*** Opening of Listed entries ***

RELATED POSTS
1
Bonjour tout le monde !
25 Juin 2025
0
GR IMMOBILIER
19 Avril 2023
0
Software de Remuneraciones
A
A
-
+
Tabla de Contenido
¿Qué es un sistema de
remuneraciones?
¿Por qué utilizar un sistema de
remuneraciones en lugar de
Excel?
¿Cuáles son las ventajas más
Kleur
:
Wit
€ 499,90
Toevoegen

*** Close of Listed entries ***
*** Opening of Listed entries ***

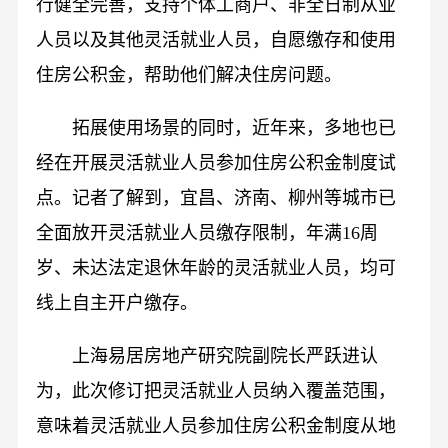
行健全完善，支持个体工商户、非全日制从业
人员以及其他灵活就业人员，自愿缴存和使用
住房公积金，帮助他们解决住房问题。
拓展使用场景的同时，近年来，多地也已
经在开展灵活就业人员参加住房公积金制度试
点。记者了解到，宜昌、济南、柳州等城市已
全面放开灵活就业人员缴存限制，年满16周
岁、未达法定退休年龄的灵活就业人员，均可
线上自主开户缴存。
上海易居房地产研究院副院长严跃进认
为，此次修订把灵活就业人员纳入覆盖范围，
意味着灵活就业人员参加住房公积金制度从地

*** Close of Listed entries ***

## Instruction
Working from the listing above, pick out every line that has "sistema" and copy it.

## Solution for this task
¿Qué es un sistema de
¿Por qué utilizar un sistema de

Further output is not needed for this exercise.